Question

If $\alpha =\dfrac{\pi }{3}$ , prove that $\cos \alpha \cos 2\alpha \cos 3\alpha \cos 4\alpha \cos 5\alpha \cos 6\alpha =-\dfrac{1}{16}$ .

Answer 1

Hint: Try to simplify the left-hand side of the equation that we need to prove by using the property that $\cos \left( 90{}^\circ -\alpha \right)=\sin \alpha $ , $\cos \left( 90{}^\circ +\alpha \right)=-\sin \alpha $ , and other similar formulas.

Complete step-by-step answer:
Before moving to the solution, let us discuss the periodicity of sine and cosine function, which we would be using in the solution. All the trigonometric ratios, including sine and cosine, are periodic functions. We can better understand this using the graph of sine and cosine.
First, let us start with the graph of sinx.

Next, let us see the graph of cosx.

Looking at both the graphs, we can say that the graphs are repeating after a fixed period i.e. $2{{\pi }^{c}}$ . So, we can say that the fundamental period of the cosine function and the sine function is $2{{\pi }^{c}}=360{}^\circ $
We will now solve the left-hand side of the equation given in the question.
$\cos \alpha \cos 2\alpha \cos 3\alpha \cos 4\alpha \cos 5\alpha \cos 6\alpha $
Putting the value $\alpha =\dfrac{\pi }{3}$ , we get
$=\cos \dfrac{\pi }{3}\cos \dfrac{2\pi }{3}\cos \dfrac{3\pi }{3}\cos \dfrac{4\pi }{3}\cos \dfrac{5\pi }{3}\cos \dfrac{6\pi }{3}$
$=\cos \dfrac{\pi }{3}\cos \left( \pi -\dfrac{\pi }{3} \right)\cos \pi \cos \left( \pi +\dfrac{\pi }{3} \right)\cos \left( 2\pi -\dfrac{\pi }{3} \right)\cos 2\pi $
Now we know $\cos \left( \pi +x \right)=-\cos x\text{ and cos}\left( \pi -x \right)=-\cos x$ . On putting these values in our expression, we get
$\cos \dfrac{\pi }{3}\left( -\cos \dfrac{\pi }{3} \right)\left( -\cos 0 \right)\left( -\cos \dfrac{\pi }{3} \right)\cos \left( 2\pi -\dfrac{\pi }{3} \right)\cos 2\pi $
We also know $\cos \left( 2\pi -x \right)=\cos x$ .
$\cos \dfrac{\pi }{3}\left( -\cos \dfrac{\pi }{3} \right)\left( -\cos 0 \right)\left( -\cos \dfrac{\pi }{3} \right)\cos \dfrac{\pi }{3}\cos 0$
Now, the value of $\cos \dfrac{\pi }{3}=\dfrac{1}{2}\text{ and }\cos 0=1$ . Putting this in our expression, we get
$\dfrac{1}{2}\times \left( -\dfrac{1}{2} \right)\times \left( -1 \right)\times \left( -\dfrac{1}{2} \right)\times \dfrac{1}{2}\times 1$
$=-\dfrac{1}{16}$
As we have shown that the left-hand side of the equation given in the question is equal to the right-hand side of the equation in the question, which is equal to $\dfrac{-1}{16}$. Hence, we can say that we have proved the equation given in the question .


Note: Be careful about the calculation and the signs while opening the brackets.
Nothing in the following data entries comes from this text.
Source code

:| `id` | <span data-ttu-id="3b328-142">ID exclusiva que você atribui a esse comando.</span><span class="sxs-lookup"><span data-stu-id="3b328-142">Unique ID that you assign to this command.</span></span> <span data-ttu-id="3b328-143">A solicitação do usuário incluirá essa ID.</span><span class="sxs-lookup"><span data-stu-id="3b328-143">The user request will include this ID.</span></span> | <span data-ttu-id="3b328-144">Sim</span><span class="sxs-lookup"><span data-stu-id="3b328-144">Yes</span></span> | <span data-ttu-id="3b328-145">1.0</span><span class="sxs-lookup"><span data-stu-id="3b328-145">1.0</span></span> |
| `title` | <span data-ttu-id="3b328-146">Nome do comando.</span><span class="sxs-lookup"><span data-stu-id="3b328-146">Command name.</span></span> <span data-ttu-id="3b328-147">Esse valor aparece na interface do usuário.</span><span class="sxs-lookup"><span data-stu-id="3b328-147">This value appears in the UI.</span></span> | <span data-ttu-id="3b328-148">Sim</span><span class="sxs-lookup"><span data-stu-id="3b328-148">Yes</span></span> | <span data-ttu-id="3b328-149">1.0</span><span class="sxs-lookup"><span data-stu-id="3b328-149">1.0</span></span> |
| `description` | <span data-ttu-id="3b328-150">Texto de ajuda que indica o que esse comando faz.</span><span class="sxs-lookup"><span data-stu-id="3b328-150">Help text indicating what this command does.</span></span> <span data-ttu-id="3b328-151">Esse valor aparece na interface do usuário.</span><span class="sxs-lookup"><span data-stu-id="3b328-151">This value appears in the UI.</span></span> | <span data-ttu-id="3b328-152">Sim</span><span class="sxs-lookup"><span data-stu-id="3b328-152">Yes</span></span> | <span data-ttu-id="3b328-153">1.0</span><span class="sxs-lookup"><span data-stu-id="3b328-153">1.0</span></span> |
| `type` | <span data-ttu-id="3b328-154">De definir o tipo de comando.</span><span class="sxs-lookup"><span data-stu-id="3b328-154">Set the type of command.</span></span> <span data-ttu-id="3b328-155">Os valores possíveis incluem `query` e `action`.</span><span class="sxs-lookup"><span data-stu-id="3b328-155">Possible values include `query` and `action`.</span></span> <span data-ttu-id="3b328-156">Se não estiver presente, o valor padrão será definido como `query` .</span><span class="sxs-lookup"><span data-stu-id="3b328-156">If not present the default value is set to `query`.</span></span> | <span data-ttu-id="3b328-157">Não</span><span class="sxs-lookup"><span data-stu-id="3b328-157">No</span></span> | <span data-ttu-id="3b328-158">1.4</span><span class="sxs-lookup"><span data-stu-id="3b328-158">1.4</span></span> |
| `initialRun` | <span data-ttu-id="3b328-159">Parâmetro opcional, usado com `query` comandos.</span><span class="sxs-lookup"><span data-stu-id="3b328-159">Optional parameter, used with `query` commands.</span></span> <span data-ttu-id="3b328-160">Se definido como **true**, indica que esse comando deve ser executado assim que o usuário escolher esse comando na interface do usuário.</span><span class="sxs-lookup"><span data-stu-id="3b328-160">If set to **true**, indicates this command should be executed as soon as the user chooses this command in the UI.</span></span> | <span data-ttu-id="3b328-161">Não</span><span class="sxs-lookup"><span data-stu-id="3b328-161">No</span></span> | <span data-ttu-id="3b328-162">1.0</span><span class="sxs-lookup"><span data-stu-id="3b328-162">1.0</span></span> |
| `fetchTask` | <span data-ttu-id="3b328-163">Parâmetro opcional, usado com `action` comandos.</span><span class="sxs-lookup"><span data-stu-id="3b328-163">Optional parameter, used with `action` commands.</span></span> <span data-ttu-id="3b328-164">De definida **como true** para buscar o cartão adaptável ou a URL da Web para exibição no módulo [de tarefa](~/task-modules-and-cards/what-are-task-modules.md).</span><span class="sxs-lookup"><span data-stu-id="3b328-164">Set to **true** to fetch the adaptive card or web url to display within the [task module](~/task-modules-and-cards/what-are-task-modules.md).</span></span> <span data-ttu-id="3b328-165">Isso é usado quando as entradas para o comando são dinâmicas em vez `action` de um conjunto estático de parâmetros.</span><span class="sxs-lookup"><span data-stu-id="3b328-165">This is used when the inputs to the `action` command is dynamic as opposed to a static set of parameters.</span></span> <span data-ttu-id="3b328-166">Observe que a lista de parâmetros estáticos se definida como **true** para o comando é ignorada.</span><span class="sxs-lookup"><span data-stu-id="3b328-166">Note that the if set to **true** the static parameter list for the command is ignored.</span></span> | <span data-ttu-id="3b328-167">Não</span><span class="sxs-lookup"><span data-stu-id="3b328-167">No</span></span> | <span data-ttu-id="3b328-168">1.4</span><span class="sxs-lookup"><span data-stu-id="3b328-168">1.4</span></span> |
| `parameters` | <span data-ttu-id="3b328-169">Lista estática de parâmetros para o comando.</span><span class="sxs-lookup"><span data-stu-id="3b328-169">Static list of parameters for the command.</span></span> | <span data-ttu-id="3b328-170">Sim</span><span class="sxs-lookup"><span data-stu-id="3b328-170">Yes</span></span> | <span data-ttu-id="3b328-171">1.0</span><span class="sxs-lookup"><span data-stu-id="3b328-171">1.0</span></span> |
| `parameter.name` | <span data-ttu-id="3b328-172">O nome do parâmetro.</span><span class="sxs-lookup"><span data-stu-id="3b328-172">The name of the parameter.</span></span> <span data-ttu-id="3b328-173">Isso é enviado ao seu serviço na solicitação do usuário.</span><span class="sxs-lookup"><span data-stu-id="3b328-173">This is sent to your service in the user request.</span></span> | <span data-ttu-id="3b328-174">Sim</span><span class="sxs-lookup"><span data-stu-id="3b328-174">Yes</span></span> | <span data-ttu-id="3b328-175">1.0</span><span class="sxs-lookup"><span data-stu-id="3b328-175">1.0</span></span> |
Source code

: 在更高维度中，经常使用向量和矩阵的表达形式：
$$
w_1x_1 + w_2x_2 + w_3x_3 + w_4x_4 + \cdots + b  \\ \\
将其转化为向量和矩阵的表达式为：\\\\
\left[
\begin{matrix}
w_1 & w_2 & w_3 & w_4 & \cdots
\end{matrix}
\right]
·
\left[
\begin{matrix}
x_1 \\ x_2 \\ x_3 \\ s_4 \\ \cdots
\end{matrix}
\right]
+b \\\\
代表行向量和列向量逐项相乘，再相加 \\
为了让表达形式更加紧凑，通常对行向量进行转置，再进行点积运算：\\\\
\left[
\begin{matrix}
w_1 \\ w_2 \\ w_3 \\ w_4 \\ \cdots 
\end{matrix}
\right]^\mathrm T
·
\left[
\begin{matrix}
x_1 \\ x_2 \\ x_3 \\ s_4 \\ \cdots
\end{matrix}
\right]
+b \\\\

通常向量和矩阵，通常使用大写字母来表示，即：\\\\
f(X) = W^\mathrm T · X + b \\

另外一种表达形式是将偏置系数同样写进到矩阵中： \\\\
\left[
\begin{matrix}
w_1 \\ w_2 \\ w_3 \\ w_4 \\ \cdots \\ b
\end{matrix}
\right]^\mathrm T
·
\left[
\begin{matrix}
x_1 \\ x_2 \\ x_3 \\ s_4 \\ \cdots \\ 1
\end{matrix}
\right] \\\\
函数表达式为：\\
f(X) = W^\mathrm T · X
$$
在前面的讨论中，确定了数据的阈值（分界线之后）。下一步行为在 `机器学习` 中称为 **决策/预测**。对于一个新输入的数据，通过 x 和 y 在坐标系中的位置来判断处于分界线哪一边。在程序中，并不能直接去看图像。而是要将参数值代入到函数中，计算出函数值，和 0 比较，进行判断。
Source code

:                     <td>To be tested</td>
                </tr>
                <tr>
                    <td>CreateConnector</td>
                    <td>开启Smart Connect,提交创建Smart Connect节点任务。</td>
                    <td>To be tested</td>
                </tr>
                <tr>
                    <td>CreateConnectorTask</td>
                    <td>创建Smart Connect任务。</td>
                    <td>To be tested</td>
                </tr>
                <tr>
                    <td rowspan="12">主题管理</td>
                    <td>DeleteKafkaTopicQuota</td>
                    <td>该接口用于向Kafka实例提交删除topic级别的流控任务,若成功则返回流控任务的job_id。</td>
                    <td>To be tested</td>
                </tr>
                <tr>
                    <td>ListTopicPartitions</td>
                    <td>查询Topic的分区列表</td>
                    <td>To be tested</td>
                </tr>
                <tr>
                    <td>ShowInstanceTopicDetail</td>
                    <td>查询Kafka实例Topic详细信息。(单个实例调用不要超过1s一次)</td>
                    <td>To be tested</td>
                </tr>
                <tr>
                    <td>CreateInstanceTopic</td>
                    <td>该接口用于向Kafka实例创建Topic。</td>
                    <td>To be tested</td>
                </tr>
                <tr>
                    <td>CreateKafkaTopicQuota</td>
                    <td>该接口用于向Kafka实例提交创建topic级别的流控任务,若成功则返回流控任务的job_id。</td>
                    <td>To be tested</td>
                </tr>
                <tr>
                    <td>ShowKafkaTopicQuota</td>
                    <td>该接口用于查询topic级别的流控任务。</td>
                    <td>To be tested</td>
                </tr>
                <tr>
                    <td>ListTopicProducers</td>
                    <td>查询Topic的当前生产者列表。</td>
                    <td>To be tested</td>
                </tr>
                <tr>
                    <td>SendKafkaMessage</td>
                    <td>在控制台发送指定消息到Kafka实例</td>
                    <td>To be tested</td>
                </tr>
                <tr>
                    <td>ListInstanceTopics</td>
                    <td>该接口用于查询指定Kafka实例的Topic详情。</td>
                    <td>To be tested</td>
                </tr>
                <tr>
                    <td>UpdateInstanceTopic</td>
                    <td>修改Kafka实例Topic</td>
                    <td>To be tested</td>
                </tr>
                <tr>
The general mistake that a student can make is 1+x-(x-1)=1+x-x-1. Also, you need to remember the properties related to complementary angles and trigonometric ratios. It is preferred that while dealing with questions as above, you must first try to observe the pattern of the consecutive terms before applying the formulas, as directly applying the formulas may complicate the question.